17Huirán mil ante la amenaza de uno, huirán ante la amenaza de cinco, hasta quedar como un poste en la cumbre de un monte, como señal sobre una colina.
18Pero el Señor espera para apiadarse de ustedes, aguanta para tenerles compasión porque el Señor es un Dios recto: dichosos los que esperan en él.
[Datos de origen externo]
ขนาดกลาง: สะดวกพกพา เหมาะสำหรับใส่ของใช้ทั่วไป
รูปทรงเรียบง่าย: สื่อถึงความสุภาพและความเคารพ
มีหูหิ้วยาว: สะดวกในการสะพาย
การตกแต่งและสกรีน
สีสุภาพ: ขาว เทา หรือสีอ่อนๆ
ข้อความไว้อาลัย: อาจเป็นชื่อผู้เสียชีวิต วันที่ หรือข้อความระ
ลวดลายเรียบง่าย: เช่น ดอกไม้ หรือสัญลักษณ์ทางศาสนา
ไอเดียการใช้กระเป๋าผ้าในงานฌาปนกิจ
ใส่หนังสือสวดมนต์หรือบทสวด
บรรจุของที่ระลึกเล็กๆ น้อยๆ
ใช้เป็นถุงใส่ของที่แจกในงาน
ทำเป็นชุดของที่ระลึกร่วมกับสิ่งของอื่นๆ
19Vecinos de Sión, habitantes de Jerusalén, no tendrán que llorar, porque se apiadará al oír tu gemido; apenas te oiga, te responderá.
20Aunque el Señor les dé el agua tasada y el pan medido, ya no se esconderá tu Maestro, con tus ojos verás a tu Maestro;
21si se desvían a derecha o izquierda, tus oídos oirán una llamada a la espalda: Éste es el camino, caminen por él.
22Tendrás por impuros tus ídolos recubiertos de plata y tus estatuas revestidas de oro: las arrojarás como inmundicia, las tratarás como basura.
23Te dará lluvia para la semilla que siembres en el campo, el grano de la cosecha del campo será rico y sustancioso; aquel día tus ganados pastarán en anchas praderas;
24los bueyes y asnos que trabajan en el campo comerán forraje fermentado, aventado con pala y horquilla.
25En todo monte elevado, en toda colina alta, habrá acequias y cauces de agua, el día de la gran matanza, cuando caigan las torres.
26La luz de la luna será como la del sol, la luz del sol será siete veces más intensa, cuando el Señor vende la fractura a su pueblo y le sane la herida que le causó.
27Miren: el Señor en persona viene de lejos, arde su cólera con espesa humareda; sus labios están llenos de furor, su lengua es fuego abrasador,
28su aliento es río desbordado que alcanza hasta el cuello: para zarandear a los pueblos con zaranda de exterminio, para poner freno de extravío a la quijada de las naciones.
29Ustedes entonarán un cántico, como en noche sagrada de fiesta: se alegrará el corazón al compás de la flauta, mientras van al monte del Señor, a la Roca de Israel.
30El Señor hará oír la majestad de su voz, mostrará su brazo que descarga con ira furiosa y rayos abrasadores, con tormenta y aguacero y granizo.
31A la voz del Señor se acobardará Asiria, a golpes de palo;
32y cada golpe de la vara de castigo que el Señor descargue sobre ella, lo acompañarán con tamboriles y cítaras y danzas guerreras.
33Que está preparada hace tiempo en Tofet, está dispuesta, ancha y profunda, una hoguera con leña abundante: y el soplo del Señor, como torrente de azufre, le prenderá fuego.